On Buying a House With a Domestic Partner

June 10, 2002, Revised March 1, 2004, February 20, 2007, March 14, 2009

"I am involved in a domestic partner relationship and we are considering purchasing a home together. Her parents are giving us the down payment. What things do we need to know when speaking to a lawyer about the arrangement?"

Congratulations for dealing with this question now. Most unmarried couples purchasing a house together do it blindly. When they split, issues that should have been foreseen but weren’t may prevent a clean and amicable separation.

My mailbox is clogged with letters about such issues. In trying to answer them, I sometimes feel like Dear Abby instead of the Mortgage Professor. Shifting the focus to prevention is a welcome change.

Here are the major issues to resolve with your partner before you buy. Then see a lawyer.

Should Split Mean Sale?

There is much to be said for an agreement that the house must be sold if either partner aborts the relationship. This avoids the thorny issues, discussed below, that can arise when one partner stays with the house.

If a split leads to sale, the only issue is how the proceeds are to be divided. Equal shares may or may not be equitable. In your case, your partner is paying the down payment and deserves a larger share of the proceeds. In other cases, one of the partners may be responsible for a larger share of current expenses than the other.

One approach is to divide the net proceeds by each partner’s contribution to the equity in the house when it is sold. Suppose, for example, that the partners pay $100,000 for a house, take a mortgage of $80,000, pay $20,000 down plus $3000 in settlement costs, and sell it after 5 years when the loan balance is $74,000. Total contributions of the partners to equity in the house at the time of sale consist of $23,000 in cash at purchase, plus $6,000 in reducing the loan balance. If one partner contributed 60% of the cash and paid 40% of the expenses, that partner’s share of net proceeds would be [.6(23,000) + .4(6,000)]/ 29,000, or 56%.

In some cases, this rule would not be fair. For example, one of the partners might unilaterally work on improving the house, which would call for a higher share. The point is that the partners ought to agree at the outset on the terms of the split. If they can’t agree, they should reconsider whether they really want to cohabit.

When One Partner Stays

Valuing the Property: Most of the problems I encounter arise when one of the partners remains in the house. The terms of settlement are more complex than if the house is sold. There is no sale price, so the partners must agree on an appraisal procedure and on who will pay for it. They should also agree on whether a real estate sales commission should be deducted from the valuation used in the settlement. If they wait until the event, this is invariably contentious.

Paying Off the Departing Partner: Another problem arises if the partner remaining in the house doesn’t have the money to pay off the partner who is leaving. The more equity they have in the house, the more cash the resident partner needs to raise. A home equity loan is not possible unless both partners become responsible, which is the last thing the departing partner wants.
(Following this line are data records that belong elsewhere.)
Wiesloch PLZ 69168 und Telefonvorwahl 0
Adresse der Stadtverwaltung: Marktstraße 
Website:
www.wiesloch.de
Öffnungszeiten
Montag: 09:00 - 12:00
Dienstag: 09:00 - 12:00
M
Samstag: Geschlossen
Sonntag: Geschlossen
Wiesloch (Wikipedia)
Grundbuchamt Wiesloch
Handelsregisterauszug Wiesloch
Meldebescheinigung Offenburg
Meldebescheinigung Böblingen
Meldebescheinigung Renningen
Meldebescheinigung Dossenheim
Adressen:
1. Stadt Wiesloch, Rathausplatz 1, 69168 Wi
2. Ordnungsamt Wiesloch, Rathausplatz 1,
Taking the Departing Partner Off the Hook: Much the largest problem, however, is the departing partner’s continuing responsibility for the first mortgage. Many departing partners believe that they are off the hook because the partner remaining in the house has agreed to assume full responsibility for the mortgage. They (and evidently their lawyers) overlook the fact that the lender was not a partner to their agreement. Departing partners who remain liable for their mortgages often are unable to get new mortgages on their own.
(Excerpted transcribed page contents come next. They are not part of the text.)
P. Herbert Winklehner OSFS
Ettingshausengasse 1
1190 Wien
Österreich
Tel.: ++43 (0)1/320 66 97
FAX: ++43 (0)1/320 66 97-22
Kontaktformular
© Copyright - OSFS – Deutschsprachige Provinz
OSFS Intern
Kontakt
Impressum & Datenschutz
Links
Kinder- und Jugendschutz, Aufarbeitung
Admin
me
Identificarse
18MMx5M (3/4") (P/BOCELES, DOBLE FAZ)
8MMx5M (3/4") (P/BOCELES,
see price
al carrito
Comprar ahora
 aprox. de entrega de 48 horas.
Lenders have no incentive to remove one partner from the note. Some can be induced to do it if the partner remaining with the house has a perfect payment record and can document that they are solely responsible for the payments. But in the best situation this takes time, perhaps a year. If the lender refuses, the only way to get the departing partner off the note is for the remaining partner to refinance in her own name.

The Remaining Partner Should Be Responsible: If I were drafting an agreement for a loved one, not knowing whether they were more likely to be the remaining or the departing partner, it would grant the remaining partner 14 months to make the settlement payment, and to remove the departing partner from the note. Otherwise, the house must be sold and the mortgage paid off.

Complications Introduced by a Declining Market

If the house is worth less than the mortgage balance when the couple split, which is likely if, for example, they purchased in 2006 and split in 2009, the options are grim. The house can’t be sold unless the partners pay the deficiency. If neither partner wants to remain in the house and the amount required is small enough to be manageable, that may be the best option. The alternative is foreclosure, which will destroy the credit of both partners.

If one partner wants to stay in the house and continue to make the payments, the partner that leaves avoids foreclosure but will remain liable indefinitely. It may take years before the partner that remains is able to refinance in her own name.

When One Partner Disappears

"I bought a house 5 years ago with a buddy who split shortly thereafter, and I haven't heard from him since. I have paid all the expenses, including the mortgage. Now, I would like to sell but I can't without his signature. What  can I do?" 

According to Bob Bruss, this is a common problem among co-owners who cannot agree if and when to sell. The answer, he says, is a "partition lawsuit" where the owner who wants to sell sues the one who doesn't. Bob says that unless the court finds some compelling reason not to sell, which happens very seldom, it will order the sale and the proceeds split between the co-owners.